**JOB:**
Set down every entry exactly as it stands, omitting any picture.

________________________

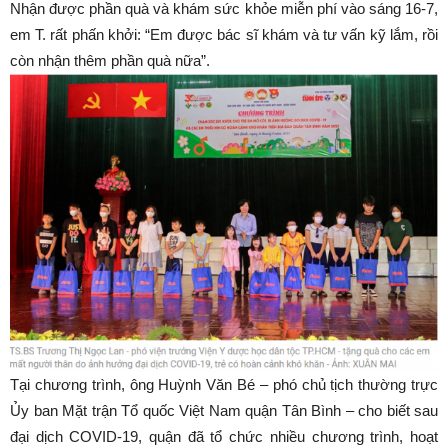
Nhận được phần quà và khám sức khỏe miễn phí vào sáng 16-7,
em T. rất phấn khởi: “Em được bác sĩ khám và tư vấn kỹ lắm, rồi
còn nhận thêm phần quà nữa”.
Tại chương trình, ông Huỳnh Văn Bé – phó chủ tịch thường trực
Ủy ban Mặt trận Tổ quốc Việt Nam quận Tân Bình – cho biết sau
đại dịch COVID-19, quận đã tổ chức nhiều chương trình, hoạt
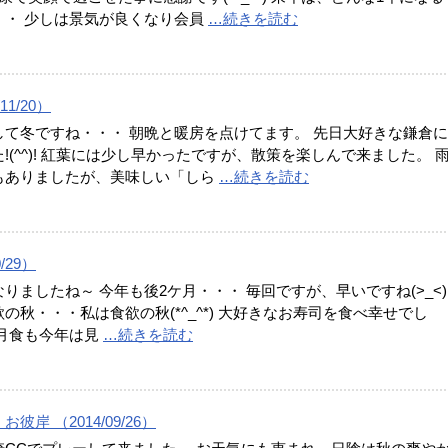
・・ 少しは景気が良くなり会員
…続きを読む
11/20）
して冬ですね・・・ 朝晩と暖房を点けてます。 先日大好きな鎌倉
!(^^)! 紅葉には少し早かったですが、散策を楽しんで来ました。 
もありましたが、美味しい「しら
…続きを読む
0/29）
りましたね～ 今年も後2ケ月・・・ 毎回ですが、早いですね(>_<)
の秋・・・私は食欲の秋(*^_^*) 大好きなお寿司を食べ幸せでし
既月食も今年は見
…続きを読む
彼岸 （2014/09/26）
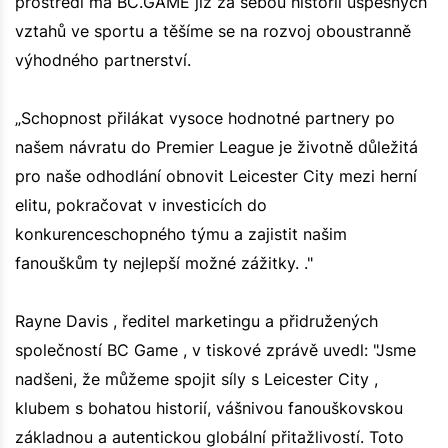
prostředí má BC.GAME již za sebou historii úspěšných
vztahů ve sportu a těšíme se na rozvoj oboustranně
výhodného partnerství.
„Schopnost přilákat vysoce hodnotné partnery po
našem návratu do Premier League je životně důležitá
pro naše odhodlání obnovit Leicester City mezi herní
elitu, pokračovat v investicích do
konkurenceschopného týmu a zajistit našim
fanouškům ty nejlepší možné zážitky. ."
Rayne Davis , ředitel marketingu a přidružených
společností BC Game , v tiskové zprávě uvedl: "Jsme
nadšeni, že můžeme spojit síly s Leicester City ,
klubem s bohatou historií, vášnivou fanouškovskou
základnou a autentickou globální přitažlivostí. Toto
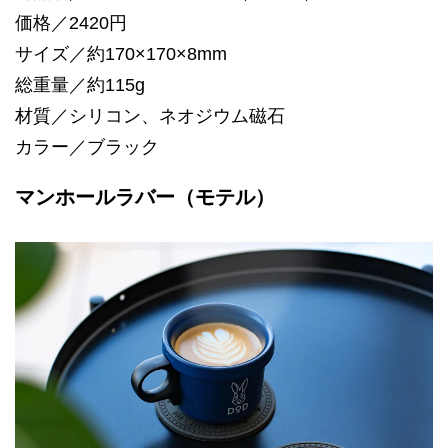
価格／2420円
サイズ／約170×170×8mm
総重量／約115g
材質／シリコン、ネオジウム磁石
カラー／ブラック
マンホールラバー（モテル）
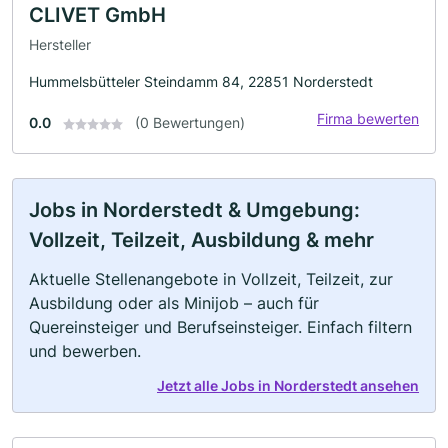
CLIVET GmbH
Hersteller
Hummelsbütteler Steindamm 84, 22851 Norderstedt
Firma bewerten
0.0
(0 Bewertungen)
Jobs in Norderstedt & Umgebung:
Vollzeit, Teilzeit, Ausbildung & mehr
Aktuelle Stellenangebote in Vollzeit, Teilzeit, zur
Ausbildung oder als Minijob – auch für
Quereinsteiger und Berufseinsteiger. Einfach filtern
und bewerben.
Jetzt alle Jobs in Norderstedt ansehen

________________________

**RESPONSE:**
Nhận được phần quà và khám sức khỏe miễn phí vào sáng 16-7,
em T. rất phấn khởi: “Em được bác sĩ khám và tư vấn kỹ lắm, rồi
còn nhận thêm phần quà nữa”.
Tại chương trình, ông Huỳnh Văn Bé – phó chủ tịch thường trực
Ủy ban Mặt trận Tổ quốc Việt Nam quận Tân Bình – cho biết sau
đại dịch COVID-19, quận đã tổ chức nhiều chương trình, hoạt
・・ 少しは景気が良くなり会員
…続きを読む
11/20）
して冬ですね・・・ 朝晩と暖房を点けてます。 先日大好きな鎌倉
!(^^)! 紅葉には少し早かったですが、散策を楽しんで来ました。 
もありましたが、美味しい「しら
…続きを読む
0/29）
りましたね～ 今年も後2ケ月・・・ 毎回ですが、早いですね(>_<)
の秋・・・私は食欲の秋(*^_^*) 大好きなお寿司を食べ幸せでし
既月食も今年は見
…続きを読む
彼岸 （2014/09/26）
prostředí má BC.GAME již za sebou historii úspěšných
vztahů ve sportu a těšíme se na rozvoj oboustranně
výhodného partnerství.
„Schopnost přilákat vysoce hodnotné partnery po
našem návratu do Premier League je životně důležitá
pro naše odhodlání obnovit Leicester City mezi herní
elitu, pokračovat v investicích do
konkurenceschopného týmu a zajistit našim
fanouškům ty nejlepší možné zážitky. ."
Rayne Davis , ředitel marketingu a přidružených
společností BC Game , v tiskové zprávě uvedl: "Jsme
nadšeni, že můžeme spojit síly s Leicester City ,
klubem s bohatou historií, vášnivou fanouškovskou
základnou a autentickou globální přitažlivostí. Toto
価格／2420円
サイズ／約170×170×8mm
総重量／約115g
材質／シリコン、ネオジウム磁石
カラー／ブラック
マンホールラバー（モテル）
CLIVET GmbH
Hersteller
Hummelsbütteler Steindamm 84, 22851 Norderstedt
Firma bewerten
0.0
(0 Bewertungen)
Jobs in Norderstedt & Umgebung:
Vollzeit, Teilzeit, Ausbildung & mehr
Aktuelle Stellenangebote in Vollzeit, Teilzeit, zur
Ausbildung oder als Minijob – auch für
Quereinsteiger und Berufseinsteiger. Einfach filtern
und bewerben.
Jetzt alle Jobs in Norderstedt ansehen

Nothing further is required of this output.